Layout Attribute | Description |
N | Number of data drives in a stripe. |
+m | Number of FEC drives in a stripe. |
/b | Number of drives per stripe allowed on one node. |
@r | Number of drives to include in the layout of a file. |
The OneFS protection definition in terms of node and/or drive failures has the advantage of configuration simplicity. However, it does mask some of the subtlety of the interaction between stripe width and drive spread, as represented by the n+m/b notation displayed by the ‘isi get’ CLI command. For example:
# isi get README.txt POLICY LEVEL PERFORMANCE COAL FILE default 6+2/2 concurrency on README.txt
In particular, both +3/3 and +3/2 allow for a single node failure or three drive failures and appear the same according to the web terminology. Despite this, they do in fact have different characteristics. +3/2 allows for the failure of any one node in combination with the failure of a single drive on any other node, which +3/3 does not. +3/3, on the other hand, allows for potentially better space efficiency and performance because up to three drives per node can be used, rather than the 2 allowed under +3/2.
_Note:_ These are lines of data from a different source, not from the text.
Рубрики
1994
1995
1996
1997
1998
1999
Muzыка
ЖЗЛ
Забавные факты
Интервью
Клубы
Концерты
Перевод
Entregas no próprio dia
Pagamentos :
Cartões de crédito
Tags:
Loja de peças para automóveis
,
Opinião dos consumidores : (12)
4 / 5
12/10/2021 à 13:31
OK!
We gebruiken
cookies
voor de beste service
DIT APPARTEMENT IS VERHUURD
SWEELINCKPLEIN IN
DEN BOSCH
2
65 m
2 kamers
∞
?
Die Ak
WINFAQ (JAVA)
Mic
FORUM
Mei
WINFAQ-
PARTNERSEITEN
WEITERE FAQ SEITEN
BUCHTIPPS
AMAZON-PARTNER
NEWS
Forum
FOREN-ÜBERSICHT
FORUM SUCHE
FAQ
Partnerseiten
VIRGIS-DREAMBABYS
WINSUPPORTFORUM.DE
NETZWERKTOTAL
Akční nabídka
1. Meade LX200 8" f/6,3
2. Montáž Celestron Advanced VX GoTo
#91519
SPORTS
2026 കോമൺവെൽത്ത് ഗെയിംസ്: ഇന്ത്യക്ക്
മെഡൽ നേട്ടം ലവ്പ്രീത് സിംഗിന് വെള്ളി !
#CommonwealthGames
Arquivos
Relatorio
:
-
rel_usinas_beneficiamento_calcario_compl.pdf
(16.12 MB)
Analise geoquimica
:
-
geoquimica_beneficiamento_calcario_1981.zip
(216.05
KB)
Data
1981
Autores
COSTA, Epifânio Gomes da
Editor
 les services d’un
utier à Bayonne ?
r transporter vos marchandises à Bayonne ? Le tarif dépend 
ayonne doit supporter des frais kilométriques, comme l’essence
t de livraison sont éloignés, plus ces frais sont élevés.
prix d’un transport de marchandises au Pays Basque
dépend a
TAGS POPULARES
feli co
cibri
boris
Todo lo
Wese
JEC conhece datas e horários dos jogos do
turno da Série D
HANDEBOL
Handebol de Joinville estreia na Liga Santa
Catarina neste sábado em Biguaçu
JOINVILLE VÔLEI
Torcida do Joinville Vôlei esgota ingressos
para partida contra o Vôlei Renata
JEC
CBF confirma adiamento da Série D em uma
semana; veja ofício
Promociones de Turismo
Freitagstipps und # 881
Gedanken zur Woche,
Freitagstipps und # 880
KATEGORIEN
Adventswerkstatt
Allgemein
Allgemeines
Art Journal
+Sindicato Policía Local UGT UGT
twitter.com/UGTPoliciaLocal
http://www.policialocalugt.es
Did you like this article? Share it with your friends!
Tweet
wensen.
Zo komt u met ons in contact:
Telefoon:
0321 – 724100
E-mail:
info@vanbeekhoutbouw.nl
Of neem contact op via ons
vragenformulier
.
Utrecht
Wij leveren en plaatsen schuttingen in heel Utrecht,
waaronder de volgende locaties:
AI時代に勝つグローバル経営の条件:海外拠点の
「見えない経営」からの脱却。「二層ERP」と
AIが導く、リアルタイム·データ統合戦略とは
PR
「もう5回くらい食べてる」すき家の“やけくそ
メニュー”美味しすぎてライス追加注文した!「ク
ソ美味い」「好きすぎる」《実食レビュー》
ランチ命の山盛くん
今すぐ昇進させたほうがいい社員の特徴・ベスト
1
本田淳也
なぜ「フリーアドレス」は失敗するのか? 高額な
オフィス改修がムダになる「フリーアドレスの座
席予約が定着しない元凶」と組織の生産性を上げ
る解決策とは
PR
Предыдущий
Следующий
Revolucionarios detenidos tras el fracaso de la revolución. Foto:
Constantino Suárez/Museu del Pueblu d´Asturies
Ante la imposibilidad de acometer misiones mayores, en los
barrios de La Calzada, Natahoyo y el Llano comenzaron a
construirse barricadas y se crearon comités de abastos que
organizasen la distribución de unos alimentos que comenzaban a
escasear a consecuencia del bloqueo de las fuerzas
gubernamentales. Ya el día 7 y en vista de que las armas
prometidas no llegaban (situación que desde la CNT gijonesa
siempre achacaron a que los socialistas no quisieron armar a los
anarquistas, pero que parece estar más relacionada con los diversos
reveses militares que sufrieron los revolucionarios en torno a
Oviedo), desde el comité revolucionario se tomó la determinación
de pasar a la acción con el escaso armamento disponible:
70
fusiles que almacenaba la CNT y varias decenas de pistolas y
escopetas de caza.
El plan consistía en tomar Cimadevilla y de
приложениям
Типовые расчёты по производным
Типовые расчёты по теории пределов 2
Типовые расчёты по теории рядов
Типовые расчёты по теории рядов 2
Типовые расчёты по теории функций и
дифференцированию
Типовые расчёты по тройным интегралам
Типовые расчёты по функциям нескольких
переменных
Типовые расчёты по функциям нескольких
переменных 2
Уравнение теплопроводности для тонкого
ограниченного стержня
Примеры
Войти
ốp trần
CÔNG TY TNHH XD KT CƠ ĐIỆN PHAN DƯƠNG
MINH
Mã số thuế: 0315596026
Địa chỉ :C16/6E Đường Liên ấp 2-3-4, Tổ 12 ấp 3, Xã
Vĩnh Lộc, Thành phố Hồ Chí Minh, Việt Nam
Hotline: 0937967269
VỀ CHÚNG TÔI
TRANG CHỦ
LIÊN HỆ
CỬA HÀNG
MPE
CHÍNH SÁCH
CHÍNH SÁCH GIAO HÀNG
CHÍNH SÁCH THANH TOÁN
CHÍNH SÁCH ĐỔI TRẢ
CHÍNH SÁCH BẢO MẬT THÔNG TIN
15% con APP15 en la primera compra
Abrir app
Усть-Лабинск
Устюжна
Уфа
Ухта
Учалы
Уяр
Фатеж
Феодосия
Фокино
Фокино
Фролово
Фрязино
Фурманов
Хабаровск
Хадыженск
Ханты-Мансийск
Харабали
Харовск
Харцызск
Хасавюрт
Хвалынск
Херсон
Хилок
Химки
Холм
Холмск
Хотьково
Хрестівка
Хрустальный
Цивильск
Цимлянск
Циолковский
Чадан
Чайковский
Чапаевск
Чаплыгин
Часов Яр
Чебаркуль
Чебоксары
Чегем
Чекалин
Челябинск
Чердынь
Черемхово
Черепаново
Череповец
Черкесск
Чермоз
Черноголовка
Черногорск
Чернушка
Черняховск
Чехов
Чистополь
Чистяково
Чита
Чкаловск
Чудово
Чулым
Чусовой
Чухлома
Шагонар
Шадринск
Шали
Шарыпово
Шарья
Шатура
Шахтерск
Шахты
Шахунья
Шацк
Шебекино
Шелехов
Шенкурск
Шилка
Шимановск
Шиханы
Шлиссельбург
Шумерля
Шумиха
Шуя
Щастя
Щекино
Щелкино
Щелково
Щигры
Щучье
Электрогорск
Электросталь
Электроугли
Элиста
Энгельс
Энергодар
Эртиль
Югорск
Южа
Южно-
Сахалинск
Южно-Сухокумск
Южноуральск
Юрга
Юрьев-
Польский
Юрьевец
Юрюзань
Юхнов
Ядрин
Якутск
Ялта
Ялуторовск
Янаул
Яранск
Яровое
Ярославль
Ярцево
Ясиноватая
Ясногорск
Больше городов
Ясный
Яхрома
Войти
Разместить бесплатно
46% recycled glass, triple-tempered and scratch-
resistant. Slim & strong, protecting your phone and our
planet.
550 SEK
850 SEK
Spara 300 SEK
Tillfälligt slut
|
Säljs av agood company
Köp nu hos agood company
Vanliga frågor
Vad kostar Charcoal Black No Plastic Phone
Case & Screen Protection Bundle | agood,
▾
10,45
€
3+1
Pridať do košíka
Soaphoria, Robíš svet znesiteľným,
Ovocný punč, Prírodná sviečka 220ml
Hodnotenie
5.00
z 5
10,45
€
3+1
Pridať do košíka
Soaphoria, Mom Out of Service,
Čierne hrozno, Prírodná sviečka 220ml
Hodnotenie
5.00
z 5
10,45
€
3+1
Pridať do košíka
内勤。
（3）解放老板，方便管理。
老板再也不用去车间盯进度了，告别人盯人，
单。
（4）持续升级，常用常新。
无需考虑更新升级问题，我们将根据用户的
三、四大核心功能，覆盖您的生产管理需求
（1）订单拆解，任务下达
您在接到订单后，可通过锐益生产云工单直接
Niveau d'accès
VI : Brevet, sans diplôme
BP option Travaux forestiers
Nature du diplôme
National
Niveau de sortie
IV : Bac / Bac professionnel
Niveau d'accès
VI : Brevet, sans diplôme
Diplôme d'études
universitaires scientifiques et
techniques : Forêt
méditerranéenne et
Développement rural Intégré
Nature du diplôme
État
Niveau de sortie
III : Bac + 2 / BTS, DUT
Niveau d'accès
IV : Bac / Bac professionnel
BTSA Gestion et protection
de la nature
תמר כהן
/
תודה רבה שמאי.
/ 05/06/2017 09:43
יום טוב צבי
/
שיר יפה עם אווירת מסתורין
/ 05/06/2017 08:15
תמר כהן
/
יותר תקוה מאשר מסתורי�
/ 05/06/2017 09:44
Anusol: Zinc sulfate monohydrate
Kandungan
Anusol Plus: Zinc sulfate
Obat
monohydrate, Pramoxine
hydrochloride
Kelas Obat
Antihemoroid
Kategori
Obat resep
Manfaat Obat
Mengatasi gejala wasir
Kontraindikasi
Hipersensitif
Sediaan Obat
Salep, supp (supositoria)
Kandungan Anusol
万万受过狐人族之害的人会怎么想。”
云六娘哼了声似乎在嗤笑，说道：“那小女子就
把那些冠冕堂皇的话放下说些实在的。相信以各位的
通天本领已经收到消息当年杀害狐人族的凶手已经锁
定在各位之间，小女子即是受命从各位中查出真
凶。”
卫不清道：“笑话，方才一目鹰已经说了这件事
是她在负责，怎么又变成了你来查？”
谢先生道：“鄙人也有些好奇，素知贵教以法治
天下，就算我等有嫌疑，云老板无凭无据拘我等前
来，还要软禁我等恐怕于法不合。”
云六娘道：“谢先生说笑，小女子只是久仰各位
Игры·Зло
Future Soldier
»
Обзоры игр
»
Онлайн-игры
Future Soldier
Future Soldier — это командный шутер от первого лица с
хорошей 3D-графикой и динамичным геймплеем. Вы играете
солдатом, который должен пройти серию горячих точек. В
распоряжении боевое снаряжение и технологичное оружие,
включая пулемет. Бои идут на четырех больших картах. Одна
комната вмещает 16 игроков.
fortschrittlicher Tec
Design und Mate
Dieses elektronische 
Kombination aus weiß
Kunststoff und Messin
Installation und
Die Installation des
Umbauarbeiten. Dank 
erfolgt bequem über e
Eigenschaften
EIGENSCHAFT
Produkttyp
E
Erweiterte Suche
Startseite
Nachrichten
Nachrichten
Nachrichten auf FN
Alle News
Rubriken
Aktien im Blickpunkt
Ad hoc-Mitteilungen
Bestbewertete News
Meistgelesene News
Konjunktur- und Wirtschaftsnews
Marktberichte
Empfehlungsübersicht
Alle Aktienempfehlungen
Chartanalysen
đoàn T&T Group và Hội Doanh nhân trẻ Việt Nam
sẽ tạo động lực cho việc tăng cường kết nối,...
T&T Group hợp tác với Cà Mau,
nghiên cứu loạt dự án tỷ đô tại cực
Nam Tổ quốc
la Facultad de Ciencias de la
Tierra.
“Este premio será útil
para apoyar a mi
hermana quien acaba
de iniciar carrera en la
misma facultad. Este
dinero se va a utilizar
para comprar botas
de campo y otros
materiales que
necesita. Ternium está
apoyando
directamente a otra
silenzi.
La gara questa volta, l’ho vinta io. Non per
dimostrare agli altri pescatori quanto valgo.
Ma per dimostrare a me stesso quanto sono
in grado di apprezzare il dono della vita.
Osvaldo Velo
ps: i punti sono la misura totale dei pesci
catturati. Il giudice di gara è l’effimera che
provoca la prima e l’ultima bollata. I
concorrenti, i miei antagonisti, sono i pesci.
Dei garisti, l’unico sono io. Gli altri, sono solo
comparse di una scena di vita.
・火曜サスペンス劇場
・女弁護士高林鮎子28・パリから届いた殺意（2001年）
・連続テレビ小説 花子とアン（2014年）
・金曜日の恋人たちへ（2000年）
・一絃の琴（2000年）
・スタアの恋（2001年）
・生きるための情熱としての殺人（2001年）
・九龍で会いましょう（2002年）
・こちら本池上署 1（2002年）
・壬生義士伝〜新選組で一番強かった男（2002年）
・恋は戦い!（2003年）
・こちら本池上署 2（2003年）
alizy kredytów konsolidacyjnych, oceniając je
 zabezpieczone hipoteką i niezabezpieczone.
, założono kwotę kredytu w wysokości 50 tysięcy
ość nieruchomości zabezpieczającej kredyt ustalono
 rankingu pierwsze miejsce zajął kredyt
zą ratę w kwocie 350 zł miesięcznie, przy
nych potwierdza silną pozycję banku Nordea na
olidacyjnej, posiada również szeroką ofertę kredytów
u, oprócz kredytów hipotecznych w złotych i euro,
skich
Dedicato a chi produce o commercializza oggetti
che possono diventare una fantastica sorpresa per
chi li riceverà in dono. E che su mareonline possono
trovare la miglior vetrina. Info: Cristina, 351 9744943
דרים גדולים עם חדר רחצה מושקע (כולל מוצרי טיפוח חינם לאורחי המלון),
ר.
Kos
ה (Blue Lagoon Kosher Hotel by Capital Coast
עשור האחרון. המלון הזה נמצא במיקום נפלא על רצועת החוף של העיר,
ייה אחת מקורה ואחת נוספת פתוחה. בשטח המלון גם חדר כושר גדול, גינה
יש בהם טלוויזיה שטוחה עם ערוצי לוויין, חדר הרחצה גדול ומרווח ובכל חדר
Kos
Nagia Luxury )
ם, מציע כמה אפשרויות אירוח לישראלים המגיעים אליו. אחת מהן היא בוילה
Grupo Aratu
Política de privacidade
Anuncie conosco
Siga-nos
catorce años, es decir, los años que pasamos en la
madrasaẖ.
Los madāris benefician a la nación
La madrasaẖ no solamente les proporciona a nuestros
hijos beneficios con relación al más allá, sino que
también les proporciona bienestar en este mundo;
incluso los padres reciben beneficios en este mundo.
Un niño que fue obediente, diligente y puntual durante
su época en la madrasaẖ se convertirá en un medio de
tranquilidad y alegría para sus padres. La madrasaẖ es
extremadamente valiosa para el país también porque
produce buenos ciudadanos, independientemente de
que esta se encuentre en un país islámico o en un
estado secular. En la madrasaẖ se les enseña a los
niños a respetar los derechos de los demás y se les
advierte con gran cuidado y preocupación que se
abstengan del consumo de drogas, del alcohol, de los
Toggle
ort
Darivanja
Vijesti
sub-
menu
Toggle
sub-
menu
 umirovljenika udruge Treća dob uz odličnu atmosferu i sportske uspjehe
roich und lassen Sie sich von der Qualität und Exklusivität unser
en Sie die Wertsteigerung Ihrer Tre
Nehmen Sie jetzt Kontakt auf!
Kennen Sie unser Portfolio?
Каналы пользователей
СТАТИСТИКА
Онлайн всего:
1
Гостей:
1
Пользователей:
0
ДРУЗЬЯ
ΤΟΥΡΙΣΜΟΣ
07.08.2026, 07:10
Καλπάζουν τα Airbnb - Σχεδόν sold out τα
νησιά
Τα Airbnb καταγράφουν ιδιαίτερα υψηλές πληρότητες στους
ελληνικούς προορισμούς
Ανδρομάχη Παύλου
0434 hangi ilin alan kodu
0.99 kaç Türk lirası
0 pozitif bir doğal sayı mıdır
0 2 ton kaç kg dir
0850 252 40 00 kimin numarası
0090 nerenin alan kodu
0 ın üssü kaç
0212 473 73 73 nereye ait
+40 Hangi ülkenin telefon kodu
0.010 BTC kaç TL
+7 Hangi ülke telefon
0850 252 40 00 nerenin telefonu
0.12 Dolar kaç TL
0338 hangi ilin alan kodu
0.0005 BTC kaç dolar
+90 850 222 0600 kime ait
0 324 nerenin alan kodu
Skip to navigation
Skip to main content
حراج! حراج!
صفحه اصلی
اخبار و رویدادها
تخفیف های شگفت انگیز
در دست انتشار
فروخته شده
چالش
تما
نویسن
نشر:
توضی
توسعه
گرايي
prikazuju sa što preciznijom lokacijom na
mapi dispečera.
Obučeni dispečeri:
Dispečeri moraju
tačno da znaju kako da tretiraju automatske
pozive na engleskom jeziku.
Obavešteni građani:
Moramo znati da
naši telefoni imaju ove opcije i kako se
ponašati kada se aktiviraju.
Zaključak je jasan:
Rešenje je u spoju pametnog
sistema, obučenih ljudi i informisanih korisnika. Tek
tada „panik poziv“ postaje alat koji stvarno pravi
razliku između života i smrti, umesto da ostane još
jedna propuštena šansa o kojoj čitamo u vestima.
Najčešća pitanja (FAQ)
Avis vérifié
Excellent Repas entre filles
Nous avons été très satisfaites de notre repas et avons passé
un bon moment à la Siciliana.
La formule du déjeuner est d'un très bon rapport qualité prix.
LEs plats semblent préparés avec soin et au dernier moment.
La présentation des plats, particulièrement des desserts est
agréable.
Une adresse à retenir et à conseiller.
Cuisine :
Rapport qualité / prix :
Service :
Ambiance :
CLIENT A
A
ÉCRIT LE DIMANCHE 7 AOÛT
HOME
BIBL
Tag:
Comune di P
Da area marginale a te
That said, the protection level does have a minor affect on write performance. The largest impact is from the first number after the + in the protection level. For example, the the ‘+2’ levels (including +2n or +2d:1n) may be around 3% faster than the ‘+3’ levels (including +3n, +3d:1n1d, or +3d:1n). There is also some variation on depending on the number of nodes in a cluster, but typically this is less significant.
Another factor to keep in mind is OneFS neighborhoods. A neighborhood is a fault domains within a node pool, and their purpose is to improve reliability in general – and guard against data unavailability from the accidental removal of Gen6 drive sleds. For self-contained nodes like the PowerScale F210, OneFS has an ideal size of 20 nodes per node pool, and a maximum size of 39 nodes. On the addition of the 40th node, the nodes split into two neighborhoods of twenty nodes.
With the Gen6 platform, the ideal size of a neighborhood changes from 20 to 10 nodes. This 10-node ideal neighborhood size helps protect the Gen6 architecture against simultaneous node-pair journal failures and full chassis failures. Partner nodes are nodes whose journals are mirrored. Rather than each node storing its journal in NVRAM as in the PowerScale platforms, the Gen6 nodes’ journals are stored on SSDs – and every journal has a mirror copy on another node. The node that contains the mirrored journal is referred to as the partner node. There are several reliability benefits gained from the changes to the journal. For example, SSDs are more persistent and reliable than NVRAM, which requires a charged battery to retain state. Also, with the mirrored journal, both journal drives have to die before a journal is considered lost. As such, unless both of the mirrored journal drives fail, both of the partner nodes can function as normal.
With partner node protection, where possible, nodes will be placed in different neighborhoods – and hence different failure domains. Partner node protection is possible once the cluster reaches five full chassis (20 nodes) when, after the first neighborhood split, OneFS places partner nodes in different neighborhoods:
Partner node protection increases reliability because if both nodes go down, they are in different failure domains, so their failure domains only suffer the loss of a single node.
With chassis protection, when possible, each of the four nodes within a chassis will be placed in a separate neighborhood. Chassis protection becomes possible at 40 nodes, as the neighborhood split at 40 nodes enables every node in a chassis to be placed in a different neighborhood. As such, when a 38 node Gen6 cluster is expanded to 40 nodes, the two existing neighborhoods will be split into four 10-node neighborhoods:
Chassis protection ensures that if an entire chassis failed, each failure domain would only lose one node.